The snow has finally cleared off the research plots!
John Krapek (field tech. at CiPEHR) fixes air leaks on the summer CO2 collection chambers at Plot B on the warming side at CiPEHR on May 20, 2013. (Photo taken by Kirsten K. Coe)
A view looking northeast of Plot B on the warming side at CiPEHR on May 29, 2013. (Photo taken by John Krapek)
Panoramic view looking southeast towards the Hayes Range from Plot B at CiPEHR.
Here’s a picture of one of the winter warming plots. In it you can finally see after being buried in the snow the past six months some of the equipment for the various experiments from which data is collected. The Forced Diffusion Sensors (see journal entry dated April 24), the CO2 collection chambers (see journal entry dated April 8) and the Soda Lime collection buckets (explanation by Elizabeth Webb below).
View of a plot in summer with experiments labeled.
Our fifth and final way of measuring wintertime ecosystem respiration is the soda lime method. Here’s how it works:
In the fall, we place mason jars full of soda lime (a chemical that adsorbs CO2) on the winter warming and control plots:
A photo of soda lime in a mason jar ready for deployment.
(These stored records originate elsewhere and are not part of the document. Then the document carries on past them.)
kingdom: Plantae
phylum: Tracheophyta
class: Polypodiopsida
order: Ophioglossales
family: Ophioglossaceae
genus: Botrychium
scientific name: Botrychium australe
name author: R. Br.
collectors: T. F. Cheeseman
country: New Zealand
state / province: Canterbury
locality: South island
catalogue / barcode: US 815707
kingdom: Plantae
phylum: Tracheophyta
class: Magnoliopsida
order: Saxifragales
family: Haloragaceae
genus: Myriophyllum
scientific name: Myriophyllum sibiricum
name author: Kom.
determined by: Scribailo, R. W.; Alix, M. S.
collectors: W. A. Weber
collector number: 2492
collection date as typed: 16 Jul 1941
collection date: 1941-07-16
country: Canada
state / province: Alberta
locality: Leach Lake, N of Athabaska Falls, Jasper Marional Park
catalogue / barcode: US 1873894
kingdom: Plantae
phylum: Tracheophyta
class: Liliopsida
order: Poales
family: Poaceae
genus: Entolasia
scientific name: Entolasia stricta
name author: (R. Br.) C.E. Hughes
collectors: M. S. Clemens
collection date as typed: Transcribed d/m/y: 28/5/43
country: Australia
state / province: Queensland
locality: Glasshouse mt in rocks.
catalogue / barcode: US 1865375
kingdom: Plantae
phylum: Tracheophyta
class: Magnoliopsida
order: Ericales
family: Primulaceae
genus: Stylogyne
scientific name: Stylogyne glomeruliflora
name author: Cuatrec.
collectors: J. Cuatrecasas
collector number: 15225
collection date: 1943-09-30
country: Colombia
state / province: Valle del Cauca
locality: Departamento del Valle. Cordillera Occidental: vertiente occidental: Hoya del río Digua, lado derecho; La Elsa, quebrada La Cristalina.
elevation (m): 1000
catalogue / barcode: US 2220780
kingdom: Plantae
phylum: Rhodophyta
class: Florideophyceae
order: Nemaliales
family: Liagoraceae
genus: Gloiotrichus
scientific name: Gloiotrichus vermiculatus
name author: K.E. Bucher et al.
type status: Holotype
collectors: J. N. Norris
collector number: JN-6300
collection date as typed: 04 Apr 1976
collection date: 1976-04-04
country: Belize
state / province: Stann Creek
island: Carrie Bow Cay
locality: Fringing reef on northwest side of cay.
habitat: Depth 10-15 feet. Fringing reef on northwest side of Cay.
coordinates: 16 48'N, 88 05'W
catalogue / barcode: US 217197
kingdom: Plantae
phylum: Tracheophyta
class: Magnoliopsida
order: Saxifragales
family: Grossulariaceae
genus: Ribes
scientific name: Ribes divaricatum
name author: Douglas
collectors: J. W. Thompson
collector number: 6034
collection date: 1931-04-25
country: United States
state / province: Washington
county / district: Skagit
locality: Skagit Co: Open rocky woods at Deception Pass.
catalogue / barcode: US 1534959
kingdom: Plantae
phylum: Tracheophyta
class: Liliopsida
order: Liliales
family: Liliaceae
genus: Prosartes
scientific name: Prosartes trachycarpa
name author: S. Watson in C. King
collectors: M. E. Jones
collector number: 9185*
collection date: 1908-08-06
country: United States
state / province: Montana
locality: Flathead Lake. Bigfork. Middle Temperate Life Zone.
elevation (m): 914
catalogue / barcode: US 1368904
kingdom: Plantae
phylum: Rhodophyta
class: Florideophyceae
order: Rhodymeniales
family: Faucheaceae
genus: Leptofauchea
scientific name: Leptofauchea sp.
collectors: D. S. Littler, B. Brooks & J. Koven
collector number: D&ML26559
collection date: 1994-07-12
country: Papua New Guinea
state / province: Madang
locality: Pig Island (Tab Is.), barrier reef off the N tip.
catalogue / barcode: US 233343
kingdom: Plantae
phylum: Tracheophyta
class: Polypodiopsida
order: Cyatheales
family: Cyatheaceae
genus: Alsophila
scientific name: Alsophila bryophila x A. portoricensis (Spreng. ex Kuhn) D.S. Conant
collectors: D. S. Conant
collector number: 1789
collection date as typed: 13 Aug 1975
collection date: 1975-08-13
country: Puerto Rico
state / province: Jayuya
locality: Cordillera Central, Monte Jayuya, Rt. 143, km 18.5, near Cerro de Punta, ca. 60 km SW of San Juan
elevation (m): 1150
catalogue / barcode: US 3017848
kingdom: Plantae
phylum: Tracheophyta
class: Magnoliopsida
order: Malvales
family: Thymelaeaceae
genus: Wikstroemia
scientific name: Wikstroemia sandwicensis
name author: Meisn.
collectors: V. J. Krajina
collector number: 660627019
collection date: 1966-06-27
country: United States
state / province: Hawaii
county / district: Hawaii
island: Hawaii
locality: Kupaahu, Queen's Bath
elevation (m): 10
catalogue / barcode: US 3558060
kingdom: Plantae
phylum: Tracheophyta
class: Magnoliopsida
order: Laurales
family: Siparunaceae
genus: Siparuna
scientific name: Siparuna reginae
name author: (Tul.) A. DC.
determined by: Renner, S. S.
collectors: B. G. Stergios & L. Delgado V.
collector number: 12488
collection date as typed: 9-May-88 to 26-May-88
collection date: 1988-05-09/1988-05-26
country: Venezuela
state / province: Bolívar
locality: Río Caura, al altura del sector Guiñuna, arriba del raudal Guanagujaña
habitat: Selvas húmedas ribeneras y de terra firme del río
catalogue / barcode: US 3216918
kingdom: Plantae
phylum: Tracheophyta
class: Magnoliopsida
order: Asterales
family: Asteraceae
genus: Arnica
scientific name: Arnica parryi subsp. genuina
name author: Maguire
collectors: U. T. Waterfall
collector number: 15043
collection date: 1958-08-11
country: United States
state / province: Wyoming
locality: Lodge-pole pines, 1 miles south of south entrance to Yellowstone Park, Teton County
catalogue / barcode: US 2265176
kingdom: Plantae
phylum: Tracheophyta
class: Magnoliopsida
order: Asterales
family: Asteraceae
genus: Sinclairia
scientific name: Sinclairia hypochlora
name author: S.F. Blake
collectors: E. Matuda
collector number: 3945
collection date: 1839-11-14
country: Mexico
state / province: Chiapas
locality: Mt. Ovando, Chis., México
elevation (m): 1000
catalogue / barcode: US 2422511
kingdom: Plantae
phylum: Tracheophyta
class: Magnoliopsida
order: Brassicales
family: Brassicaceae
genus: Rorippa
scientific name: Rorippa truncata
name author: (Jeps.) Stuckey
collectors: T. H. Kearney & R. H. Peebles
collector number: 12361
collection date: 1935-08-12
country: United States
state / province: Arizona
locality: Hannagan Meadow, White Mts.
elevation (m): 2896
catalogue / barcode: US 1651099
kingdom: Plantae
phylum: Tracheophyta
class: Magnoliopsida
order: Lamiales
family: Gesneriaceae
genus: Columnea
When we are ready to begin sampling, we take off the top of the mason jar (but not before…we don’t want to collect any CO2 that is not from the plots).
We place the soda lime jars in white 5 gallon buckets, take the cap off the mason jar, put the top on the white bucket, and then let it sit for the whole winter. It ends up looking like this:
A 5 gallon bucket deployed to measure wintertime CO2 loss from the tundra. Inside is a mason jar full of soda lime.
Over the winter the soda lime adsorbs the CO2 being produced by soil. Then in the spring, we remove the mason jars, dry the soda lime, and weigh it in the lab. The soda lime at the end of the winter has more mass than at the beginning of the winter because it has adsorbed CO2. We can tell the amount of CO2 that was produced over the winter by the increase in soda lime mass.
The advantage of this method is that it is easy. There are no wires to break or batteries to fail. All you have to do is place the soda lime on the plots in the fall and return in the spring. It is also relatively inexpensive. So why are we investing so much time and energy in the other methods? Well the downside of the soda lime method is that we can’t look at the drivers of wintertime respiration. In other words, we can’t say at x temperature and y snow depth, we expect z grams of carbon to be released. The soda lime method only gives us one estimate for the entire winter. That’s what I’m trying to determine using the other methods, because they give us estimates on a much smaller time scale.
There were several questions regarding animals seen at the CiPEHR Site. Here's a view of some spotted on the way to the research site last week.
Caribou spotted next to the Stampede Trail on the way to CiPEHR from the field cabin.